I tried to smile, smoothed the front of my royal blue skirt. The neckline of my dress was deep and round, offering a hint of my cleavage without being too revealing. And it showed off my shoulders, while the tiny sleeves capped the thickest part of my arm. I’d felt pretty when I tried it on, and given the way Dex was looking at me now, it seemed like he thought so, too.
“Thanks,” I said, relieved that my voice sounded normal, if somewhat subdued.
I turned away to grab my purse from the bed and suddenly his hands were on my arms. He turned me around.
“Are you okay?” Dex’s voice sounded gentle.
I shrugged. “Just nervous, I guess.”
One of his hands rose to touch under my chin, force it up, force me to look at him. Dex fixed me with a dark, penetrating stare. He frowned. I took in the perfectly cut suit jacket that hugged his massive shoulders, tapering to his trim waist. The way the trim-cut pants slouched over his shoes.
/> He looked sleek and sexy. And he was looking at me like he cared.
“This is our night, Ash. The night we should have had a year ago. We’ll get through it together.” Something deepened in his gaze.
He tipped his forehead to mine. “Are you ready for this?” he asked, his voice a little hoarse.
“Not even close,” I said honestly.
Dex chuckled, grabbed my hand, and pulled me to the door. I slung my bag over my free shoulder and followed, wobbling a little in my new heels, half afraid and half excited about what was to come.
Chapter Twenty
Doc’s expression is halfway between concerned and amused. I glare at him.
“So your mother . . .”
“Encouraged me to act like a whore. Yes,” I say darkly.
He frowns. “From what you’re describing, that wasn’t her goal.”

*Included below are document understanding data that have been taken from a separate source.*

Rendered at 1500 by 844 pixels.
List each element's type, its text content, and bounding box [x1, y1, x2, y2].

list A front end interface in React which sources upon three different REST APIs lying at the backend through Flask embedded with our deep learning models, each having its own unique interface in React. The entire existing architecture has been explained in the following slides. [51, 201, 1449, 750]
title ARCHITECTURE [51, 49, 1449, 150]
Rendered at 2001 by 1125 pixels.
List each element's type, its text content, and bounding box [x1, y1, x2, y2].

“Really? Then let me describe it again, so I get it right this time.”
“Ashley—”
I flap a hand at him. “I know what you mean. It just . . . bugs me.”
“The condom?”
I shake my head. “No, that was probably smart. But it was the reasoning behind it. She wasn’t trying to help me be careful, or whatever. She just assumed I’d give myself up for Dex—for any guy who gave me that kind of attention.”

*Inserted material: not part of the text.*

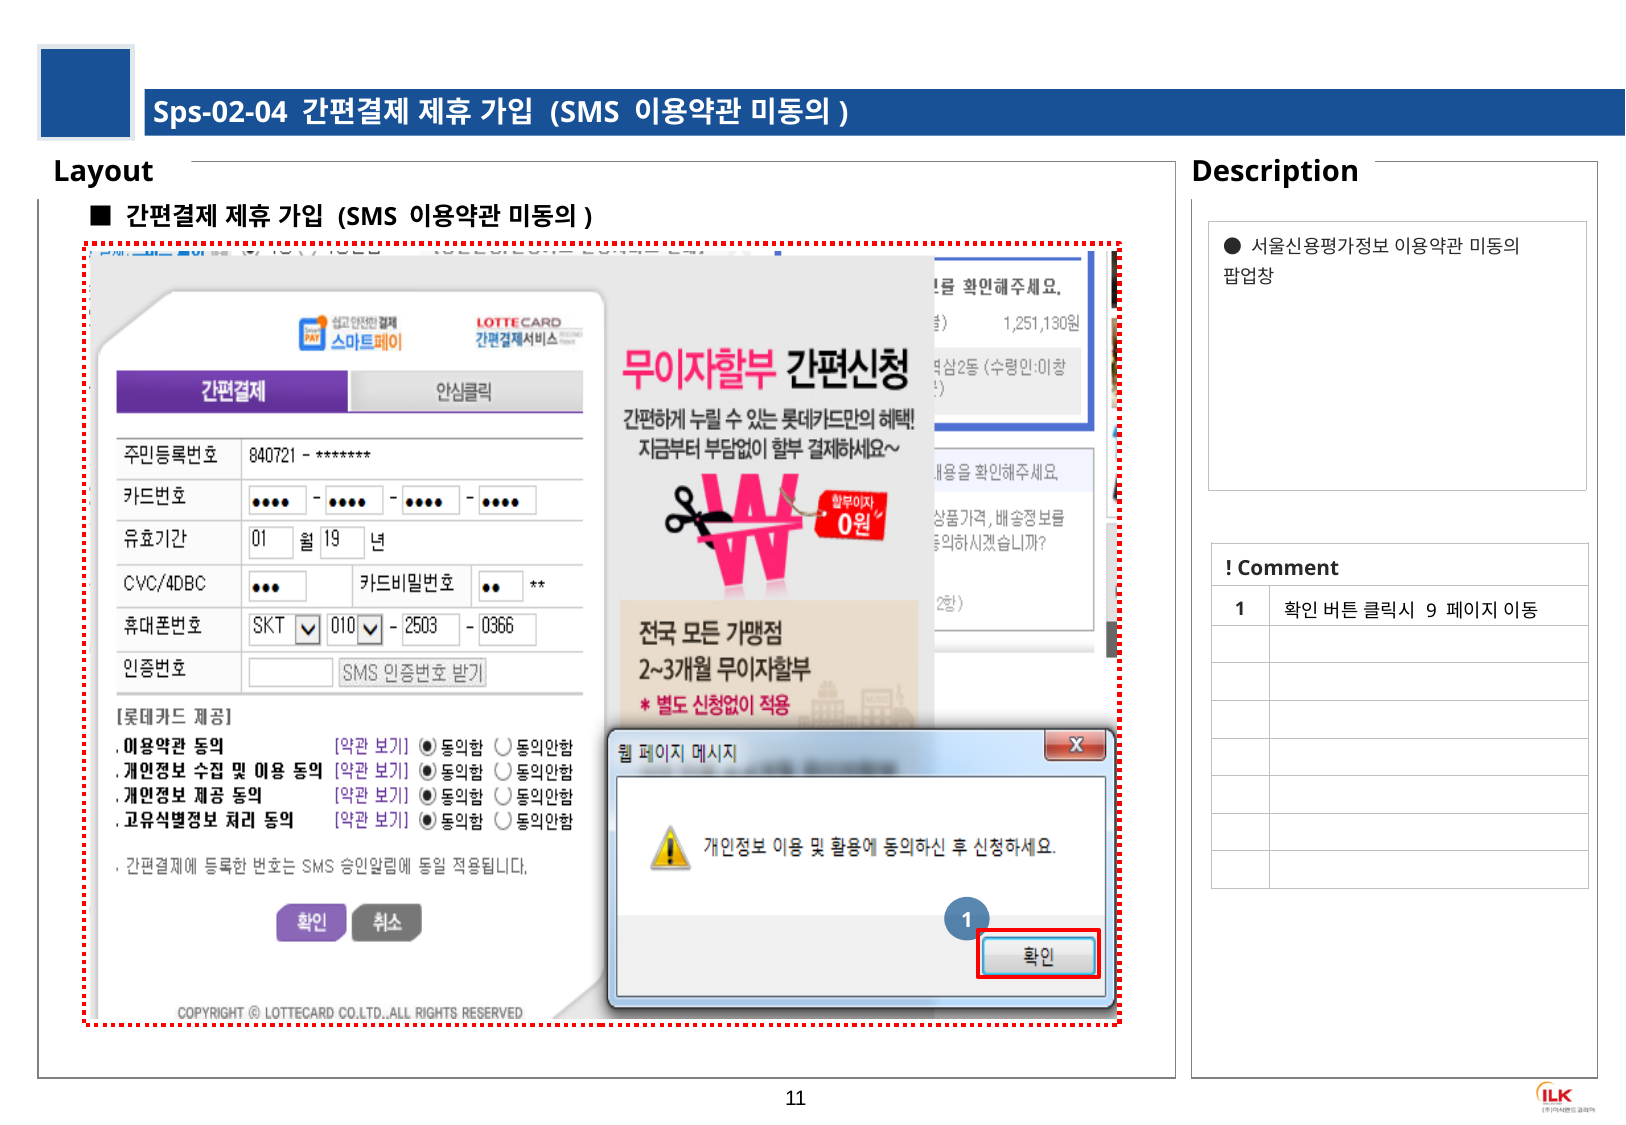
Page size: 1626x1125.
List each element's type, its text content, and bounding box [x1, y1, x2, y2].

“You did ask to go away overnight. With a date.”
“Yes, I did. But you’d think that would have spurred a little motherly advice, right? Something about caution, maybe?”

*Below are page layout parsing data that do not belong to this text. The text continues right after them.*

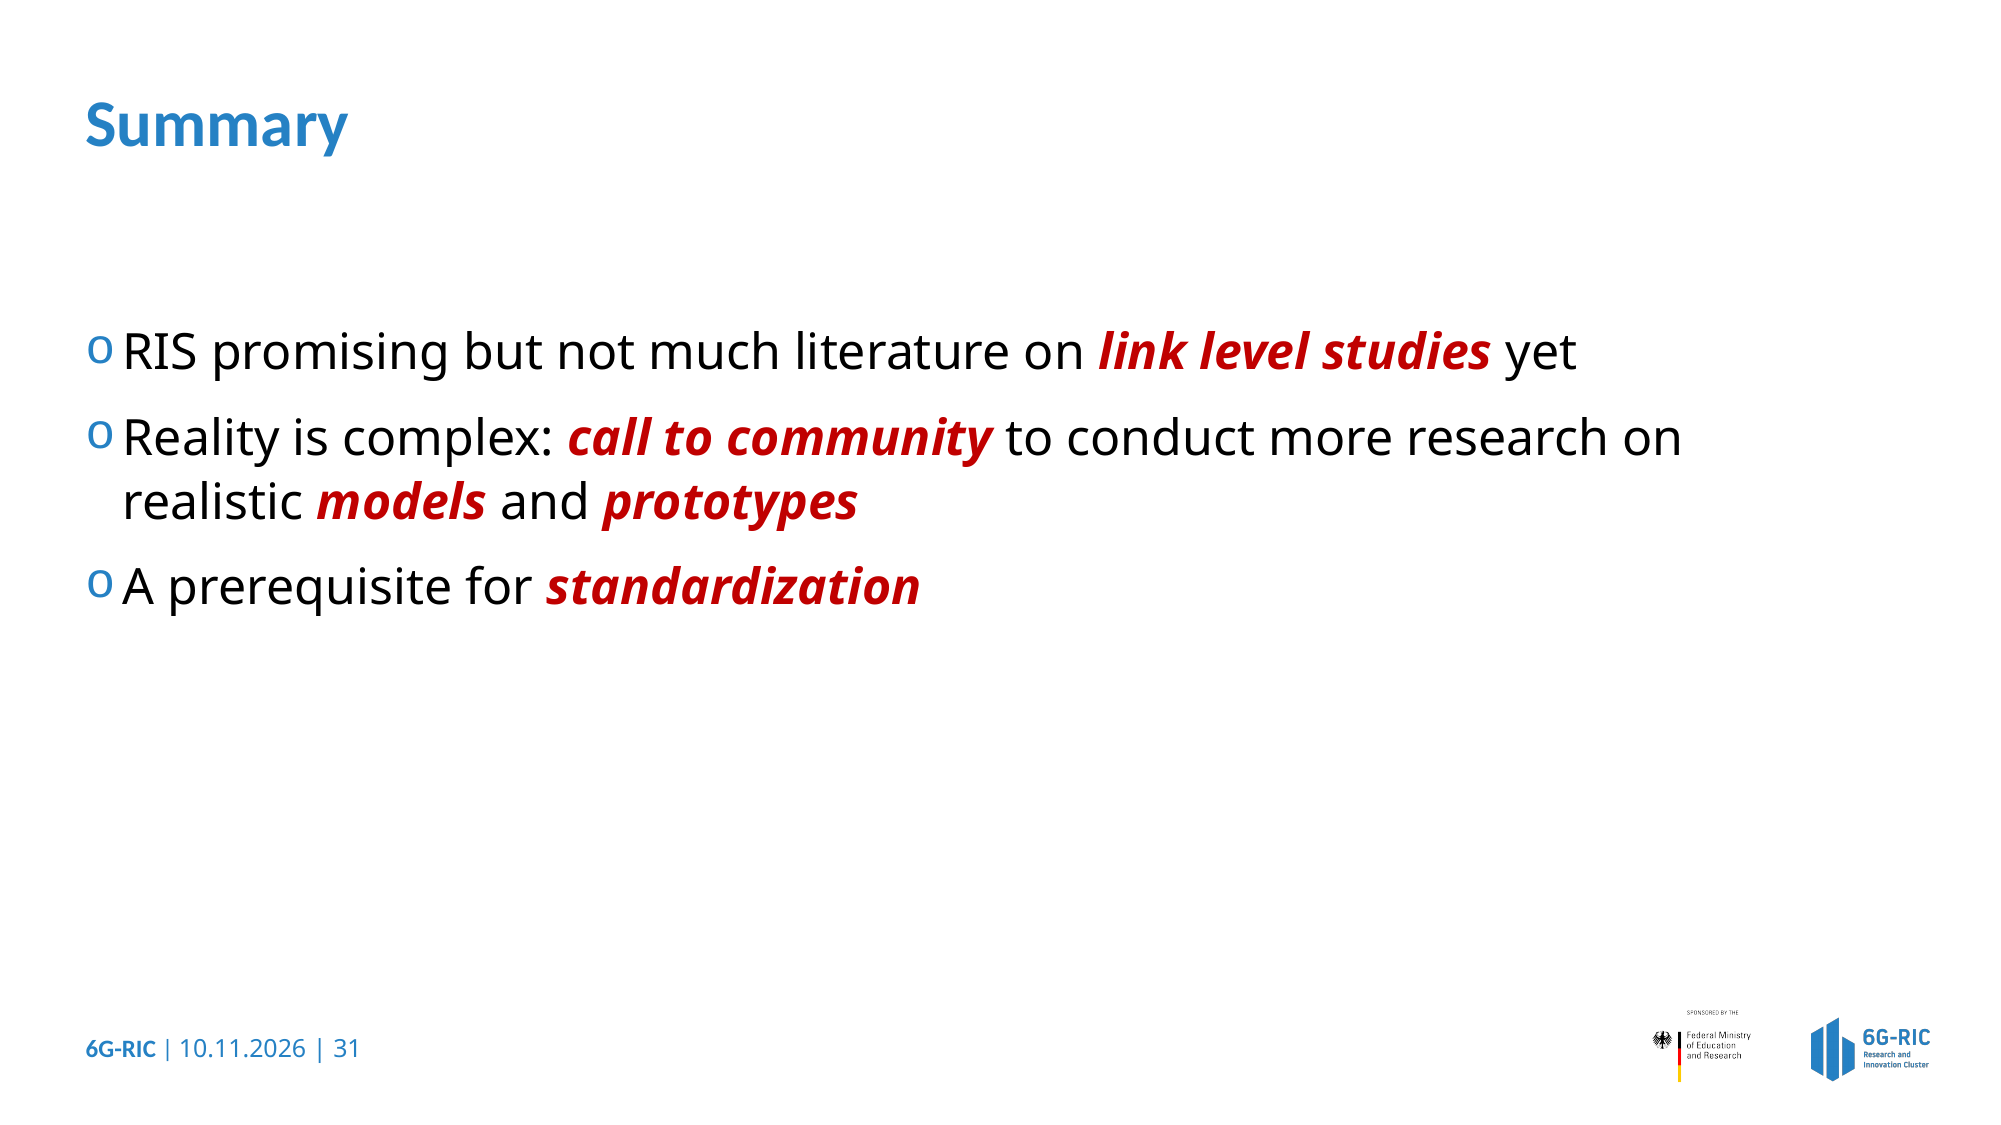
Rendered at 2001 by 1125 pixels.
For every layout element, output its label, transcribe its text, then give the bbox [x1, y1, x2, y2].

picture [1811, 1016, 1930, 1083]
picture [1651, 1009, 1752, 1083]
list RIS promising but not much literature on link level studies yet Reality is complex: call to community to conduct more research on realistic models and prototypes A prerequisite for standardization [70, 308, 1846, 954]
title Summary [70, 81, 1923, 158]
footer 6G-RIC | 25.11.2024 | 31 [70, 1019, 746, 1080]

Doc shifts his weight and his notes start sliding off his lap. He grabs for them, straightening them as he talks. “So, did she do anything right that night?”
I looked past him to the hideous wallpaper. I don’t want to give Mom credit for anything—after she shoved me in here. But in hindsight . . . “I think she understood the situation better than I did,” I admit reluctantly. “That’s why she offered me the means to protect myself.”
“From sex?”
I shiver, and the weight of all of it presses me into my chair. “Yes. But also from guys who only think about themselves.”